C’est pour résoudre ce genre de difficultés que la musique savante occidentale s’est peu à peu dirigée, au XVIIIe et XIXe siècle, vers l’adoption du tempérament égal, qui rend toutes les tonalités équivalentes, en se situant en dehors des résonances naturelles. Là où les différents rapports de résonance donnent au moins deux valeurs pour une note donnée, la gamme tempérée égale n’en donne qu’une, toujours la même.
Les musiciens dont l’instrument permet d’entendre les rapports de résonance (par exemple la famille du violon, du fait des cordes à vide) et de jouer les nuances d’intonation, vont pouvoir jouer tantôt l’une tantôt l’autre nuance de la note, de façon plus ou moins consciente et suivant le contexte, mais en considérant que c’est la même note (sauf quand elle change de nom par rapport enharmonique : ainsi on considèrera qu’un Si bémol est différent d’un La dièse). Dans un contexte dominé par les instruments à son fixe, la solution sera de systématiser l’usage du vibrato, ce qui brouillera tout et « absorbera » les différences d’intonation, entre par exemple le violon et le piano.
En revanche, dans un contexte modal, on pourra utiliser consciemment ces nuances d’intonation, en les considérant comme deux notes différentes, ou comme deux places possibles, différentes et bien repérées, pour une note (notion de sruti en musique indienne). On pourra donc construire des modes aux climats différents suivant la valeur qu’on donne à tel ou tel degré. En revanche le passage d’un mode à un autre, d’une tonalité à une autre pourra éventuellement nécessiter un réaccordage partiel ou total de l’instrument, pour retrouver de nouveaux rapports de résonance (par exemple le déplacement de ligatures sur un manche de luth).

DONNÉES PRÉSENTÉES -
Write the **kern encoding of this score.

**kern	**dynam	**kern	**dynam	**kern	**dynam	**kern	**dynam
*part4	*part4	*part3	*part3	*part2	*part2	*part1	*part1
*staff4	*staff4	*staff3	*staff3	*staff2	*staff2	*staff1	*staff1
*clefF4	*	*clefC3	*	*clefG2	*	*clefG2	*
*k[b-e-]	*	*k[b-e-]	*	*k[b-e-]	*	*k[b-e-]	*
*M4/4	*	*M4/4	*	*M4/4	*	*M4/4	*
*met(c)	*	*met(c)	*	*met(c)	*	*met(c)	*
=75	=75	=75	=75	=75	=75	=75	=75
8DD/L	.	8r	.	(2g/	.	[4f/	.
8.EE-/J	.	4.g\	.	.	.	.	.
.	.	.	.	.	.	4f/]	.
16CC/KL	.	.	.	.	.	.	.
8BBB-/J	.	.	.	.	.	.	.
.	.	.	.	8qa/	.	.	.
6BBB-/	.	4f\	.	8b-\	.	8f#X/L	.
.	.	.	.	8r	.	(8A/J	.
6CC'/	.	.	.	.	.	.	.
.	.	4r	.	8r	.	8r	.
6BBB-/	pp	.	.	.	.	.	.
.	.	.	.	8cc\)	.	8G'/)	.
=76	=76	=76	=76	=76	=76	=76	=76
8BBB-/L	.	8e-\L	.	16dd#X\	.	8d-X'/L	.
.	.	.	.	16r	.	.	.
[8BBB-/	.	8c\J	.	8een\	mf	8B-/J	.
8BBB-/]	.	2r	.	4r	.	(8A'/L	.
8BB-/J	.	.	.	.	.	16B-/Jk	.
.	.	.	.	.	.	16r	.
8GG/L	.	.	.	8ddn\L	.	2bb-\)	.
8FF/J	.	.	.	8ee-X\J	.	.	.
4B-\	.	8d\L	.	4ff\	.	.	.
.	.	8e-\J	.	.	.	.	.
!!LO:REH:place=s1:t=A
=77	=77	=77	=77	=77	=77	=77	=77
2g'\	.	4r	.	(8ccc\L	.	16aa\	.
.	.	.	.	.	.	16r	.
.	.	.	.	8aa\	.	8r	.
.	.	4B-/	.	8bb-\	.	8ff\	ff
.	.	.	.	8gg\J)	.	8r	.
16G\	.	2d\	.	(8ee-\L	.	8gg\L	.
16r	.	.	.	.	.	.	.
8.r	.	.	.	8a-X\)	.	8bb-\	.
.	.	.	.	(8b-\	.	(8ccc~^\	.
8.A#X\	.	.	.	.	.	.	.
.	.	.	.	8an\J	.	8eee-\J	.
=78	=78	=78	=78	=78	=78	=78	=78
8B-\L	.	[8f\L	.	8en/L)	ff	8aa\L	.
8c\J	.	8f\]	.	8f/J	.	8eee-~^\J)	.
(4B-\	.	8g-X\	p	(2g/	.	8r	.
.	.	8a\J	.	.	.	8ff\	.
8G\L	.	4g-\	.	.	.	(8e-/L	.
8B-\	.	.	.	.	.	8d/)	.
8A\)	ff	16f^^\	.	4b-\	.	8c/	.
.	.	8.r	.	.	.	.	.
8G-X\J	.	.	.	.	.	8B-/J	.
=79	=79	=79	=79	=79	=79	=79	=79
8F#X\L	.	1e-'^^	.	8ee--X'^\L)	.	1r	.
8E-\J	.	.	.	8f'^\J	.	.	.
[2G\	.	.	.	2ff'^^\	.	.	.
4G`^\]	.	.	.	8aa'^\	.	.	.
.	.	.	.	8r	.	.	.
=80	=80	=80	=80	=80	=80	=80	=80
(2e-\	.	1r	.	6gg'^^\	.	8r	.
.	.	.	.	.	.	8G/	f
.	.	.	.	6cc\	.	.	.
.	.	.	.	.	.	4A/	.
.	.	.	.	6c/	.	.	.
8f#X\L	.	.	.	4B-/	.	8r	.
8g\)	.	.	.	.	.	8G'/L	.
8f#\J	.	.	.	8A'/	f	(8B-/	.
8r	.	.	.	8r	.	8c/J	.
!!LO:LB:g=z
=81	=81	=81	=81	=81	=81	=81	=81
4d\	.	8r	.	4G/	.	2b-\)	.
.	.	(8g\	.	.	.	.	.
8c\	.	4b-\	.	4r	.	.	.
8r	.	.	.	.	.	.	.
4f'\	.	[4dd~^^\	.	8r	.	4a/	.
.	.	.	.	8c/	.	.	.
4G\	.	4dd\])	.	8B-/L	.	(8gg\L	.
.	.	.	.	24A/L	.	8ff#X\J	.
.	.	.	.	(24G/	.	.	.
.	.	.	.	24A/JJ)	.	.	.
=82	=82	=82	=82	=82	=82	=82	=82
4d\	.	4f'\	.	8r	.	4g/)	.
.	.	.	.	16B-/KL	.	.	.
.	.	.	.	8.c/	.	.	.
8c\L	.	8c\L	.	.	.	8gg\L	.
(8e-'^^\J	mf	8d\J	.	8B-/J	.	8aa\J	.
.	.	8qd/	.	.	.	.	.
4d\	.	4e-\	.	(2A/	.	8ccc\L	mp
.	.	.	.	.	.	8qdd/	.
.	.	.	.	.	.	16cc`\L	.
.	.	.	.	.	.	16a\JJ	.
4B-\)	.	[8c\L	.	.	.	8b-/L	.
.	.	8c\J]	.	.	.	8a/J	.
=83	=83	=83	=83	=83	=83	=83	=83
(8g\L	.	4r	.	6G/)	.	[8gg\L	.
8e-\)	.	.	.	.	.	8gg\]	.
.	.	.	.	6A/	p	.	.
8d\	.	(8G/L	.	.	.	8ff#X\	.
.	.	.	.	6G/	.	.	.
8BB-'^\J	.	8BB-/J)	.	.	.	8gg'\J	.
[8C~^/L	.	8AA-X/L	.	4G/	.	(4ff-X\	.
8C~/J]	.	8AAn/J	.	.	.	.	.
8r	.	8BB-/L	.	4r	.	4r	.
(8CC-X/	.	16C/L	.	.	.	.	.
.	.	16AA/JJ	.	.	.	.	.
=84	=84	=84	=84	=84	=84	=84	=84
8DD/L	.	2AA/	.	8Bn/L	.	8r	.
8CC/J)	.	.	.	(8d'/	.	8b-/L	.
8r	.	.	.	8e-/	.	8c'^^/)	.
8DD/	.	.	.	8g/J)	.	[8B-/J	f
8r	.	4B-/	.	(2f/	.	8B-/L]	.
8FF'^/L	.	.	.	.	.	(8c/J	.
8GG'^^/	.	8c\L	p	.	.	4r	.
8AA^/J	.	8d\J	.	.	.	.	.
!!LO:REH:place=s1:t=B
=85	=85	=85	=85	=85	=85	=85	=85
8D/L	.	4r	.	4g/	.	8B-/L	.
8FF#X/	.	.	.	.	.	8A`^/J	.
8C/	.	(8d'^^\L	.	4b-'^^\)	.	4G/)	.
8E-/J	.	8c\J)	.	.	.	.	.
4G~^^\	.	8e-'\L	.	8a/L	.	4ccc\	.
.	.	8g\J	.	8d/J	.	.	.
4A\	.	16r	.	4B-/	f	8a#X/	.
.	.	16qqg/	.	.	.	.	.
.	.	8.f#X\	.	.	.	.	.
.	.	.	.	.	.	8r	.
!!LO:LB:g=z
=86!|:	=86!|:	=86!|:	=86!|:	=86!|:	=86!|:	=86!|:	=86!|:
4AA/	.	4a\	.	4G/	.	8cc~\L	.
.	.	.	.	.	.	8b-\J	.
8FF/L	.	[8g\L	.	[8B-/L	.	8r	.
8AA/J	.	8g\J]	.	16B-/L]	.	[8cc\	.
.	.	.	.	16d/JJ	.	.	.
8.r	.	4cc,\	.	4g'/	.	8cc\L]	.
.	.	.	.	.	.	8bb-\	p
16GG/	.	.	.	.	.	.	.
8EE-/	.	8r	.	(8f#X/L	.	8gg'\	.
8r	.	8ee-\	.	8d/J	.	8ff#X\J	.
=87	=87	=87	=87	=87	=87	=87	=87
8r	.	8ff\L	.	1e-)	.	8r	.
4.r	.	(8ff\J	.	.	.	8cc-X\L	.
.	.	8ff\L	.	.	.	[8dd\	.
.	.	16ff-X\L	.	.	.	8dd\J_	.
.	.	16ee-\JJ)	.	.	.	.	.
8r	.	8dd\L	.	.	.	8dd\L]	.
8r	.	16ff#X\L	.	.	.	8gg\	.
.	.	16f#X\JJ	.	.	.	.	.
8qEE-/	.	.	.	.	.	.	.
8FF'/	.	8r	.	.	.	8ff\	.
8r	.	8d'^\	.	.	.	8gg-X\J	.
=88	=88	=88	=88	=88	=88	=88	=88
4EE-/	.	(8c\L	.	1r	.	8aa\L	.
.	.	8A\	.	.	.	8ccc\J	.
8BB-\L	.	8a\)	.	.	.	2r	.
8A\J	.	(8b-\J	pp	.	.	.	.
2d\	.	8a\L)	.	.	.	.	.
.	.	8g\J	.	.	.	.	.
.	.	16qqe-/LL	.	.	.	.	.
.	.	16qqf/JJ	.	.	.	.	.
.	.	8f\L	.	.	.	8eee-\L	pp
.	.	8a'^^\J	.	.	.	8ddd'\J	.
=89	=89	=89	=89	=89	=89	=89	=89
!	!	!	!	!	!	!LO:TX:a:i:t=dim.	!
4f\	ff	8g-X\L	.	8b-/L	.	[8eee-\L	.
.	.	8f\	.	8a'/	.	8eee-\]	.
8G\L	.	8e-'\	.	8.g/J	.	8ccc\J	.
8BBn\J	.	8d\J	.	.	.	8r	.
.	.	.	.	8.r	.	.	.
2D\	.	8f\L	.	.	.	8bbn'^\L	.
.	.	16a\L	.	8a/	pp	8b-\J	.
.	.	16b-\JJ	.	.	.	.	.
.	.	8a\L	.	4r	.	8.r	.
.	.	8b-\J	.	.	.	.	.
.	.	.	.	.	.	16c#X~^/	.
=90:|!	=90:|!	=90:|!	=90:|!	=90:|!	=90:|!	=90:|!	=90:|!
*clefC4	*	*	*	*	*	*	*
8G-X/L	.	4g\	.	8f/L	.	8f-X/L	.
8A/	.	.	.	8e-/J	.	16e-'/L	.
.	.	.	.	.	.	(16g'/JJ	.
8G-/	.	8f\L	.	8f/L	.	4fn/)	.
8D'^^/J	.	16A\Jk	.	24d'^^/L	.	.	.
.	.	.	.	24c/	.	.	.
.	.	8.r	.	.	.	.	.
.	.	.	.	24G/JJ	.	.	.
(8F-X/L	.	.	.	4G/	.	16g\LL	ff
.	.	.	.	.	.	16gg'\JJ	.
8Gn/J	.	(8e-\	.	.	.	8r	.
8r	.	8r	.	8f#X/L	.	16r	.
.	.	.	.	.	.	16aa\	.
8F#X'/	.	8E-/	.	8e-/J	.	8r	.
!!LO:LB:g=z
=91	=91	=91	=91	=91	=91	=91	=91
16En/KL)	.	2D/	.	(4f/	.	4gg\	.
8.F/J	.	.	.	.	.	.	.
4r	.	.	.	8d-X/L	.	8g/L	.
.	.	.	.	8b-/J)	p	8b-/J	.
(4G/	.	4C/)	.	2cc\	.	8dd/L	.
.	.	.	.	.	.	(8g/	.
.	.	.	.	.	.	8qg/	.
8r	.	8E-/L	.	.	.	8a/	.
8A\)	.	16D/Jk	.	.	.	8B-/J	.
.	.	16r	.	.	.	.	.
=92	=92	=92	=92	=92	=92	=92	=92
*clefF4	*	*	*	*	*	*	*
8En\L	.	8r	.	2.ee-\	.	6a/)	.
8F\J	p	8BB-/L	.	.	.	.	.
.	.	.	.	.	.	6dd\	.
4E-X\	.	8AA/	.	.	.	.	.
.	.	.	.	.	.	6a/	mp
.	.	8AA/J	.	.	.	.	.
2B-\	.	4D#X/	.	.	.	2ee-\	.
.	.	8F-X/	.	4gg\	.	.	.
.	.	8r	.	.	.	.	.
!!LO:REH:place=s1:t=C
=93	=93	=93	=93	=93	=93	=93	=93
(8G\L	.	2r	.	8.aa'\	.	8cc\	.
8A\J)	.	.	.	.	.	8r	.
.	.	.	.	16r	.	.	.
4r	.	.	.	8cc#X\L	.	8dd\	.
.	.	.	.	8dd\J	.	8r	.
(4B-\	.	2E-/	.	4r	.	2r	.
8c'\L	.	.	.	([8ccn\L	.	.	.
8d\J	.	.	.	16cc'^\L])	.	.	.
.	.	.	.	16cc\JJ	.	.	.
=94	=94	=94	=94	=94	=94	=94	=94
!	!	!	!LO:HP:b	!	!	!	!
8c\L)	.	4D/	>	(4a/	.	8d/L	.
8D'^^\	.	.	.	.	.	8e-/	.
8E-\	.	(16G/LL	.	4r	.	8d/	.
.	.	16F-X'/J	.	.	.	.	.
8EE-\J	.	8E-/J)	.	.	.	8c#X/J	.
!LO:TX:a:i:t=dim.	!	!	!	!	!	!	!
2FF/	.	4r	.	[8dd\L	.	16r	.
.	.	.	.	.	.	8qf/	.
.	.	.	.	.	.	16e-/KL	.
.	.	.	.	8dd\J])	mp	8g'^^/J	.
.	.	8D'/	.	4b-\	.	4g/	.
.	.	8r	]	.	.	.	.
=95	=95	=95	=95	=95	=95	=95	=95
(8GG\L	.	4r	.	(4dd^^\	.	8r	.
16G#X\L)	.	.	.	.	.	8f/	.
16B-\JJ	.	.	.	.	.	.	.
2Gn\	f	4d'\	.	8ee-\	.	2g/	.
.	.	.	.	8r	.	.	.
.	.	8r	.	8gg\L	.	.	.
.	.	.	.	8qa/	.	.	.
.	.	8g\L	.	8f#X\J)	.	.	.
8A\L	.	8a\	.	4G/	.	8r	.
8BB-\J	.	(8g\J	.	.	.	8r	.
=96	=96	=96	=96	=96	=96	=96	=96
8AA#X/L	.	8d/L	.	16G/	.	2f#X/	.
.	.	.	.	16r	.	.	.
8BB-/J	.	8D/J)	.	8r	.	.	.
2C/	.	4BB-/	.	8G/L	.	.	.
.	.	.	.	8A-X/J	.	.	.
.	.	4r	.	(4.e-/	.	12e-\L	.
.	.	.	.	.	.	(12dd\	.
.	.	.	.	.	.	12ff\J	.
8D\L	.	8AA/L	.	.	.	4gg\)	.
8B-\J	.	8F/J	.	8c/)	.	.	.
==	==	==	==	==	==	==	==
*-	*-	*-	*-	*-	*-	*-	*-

EXERCICE A -
D'après l'extrait à lire, quelle est la solution dans un contexte dominé par les instruments à son fixe ?
EXERCICE B -
Recopiez le passage de l'extrait à lire qui va de « En revanche, dans » jusqu'à « manche de luth). ».

RÉSULTAT A -
Systématiser l'usage du vibrato.

RÉSULTAT B -
En revanche, dans un contexte modal, on pourra utiliser consciemment ces nuances d’intonation, en les considérant comme deux notes différentes, ou comme deux places possibles, différentes et bien repérées, pour une note (notion de sruti en musique indienne). On pourra donc construire des modes aux climats différents suivant la valeur qu’on donne à tel ou tel degré. En revanche le passage d’un mode à un autre, d’une tonalité à une autre pourra éventuellement nécessiter un réaccordage partiel ou total de l’instrument, pour retrouver de nouveaux rapports de résonance (par exemple le déplacement de ligatures sur un manche de luth).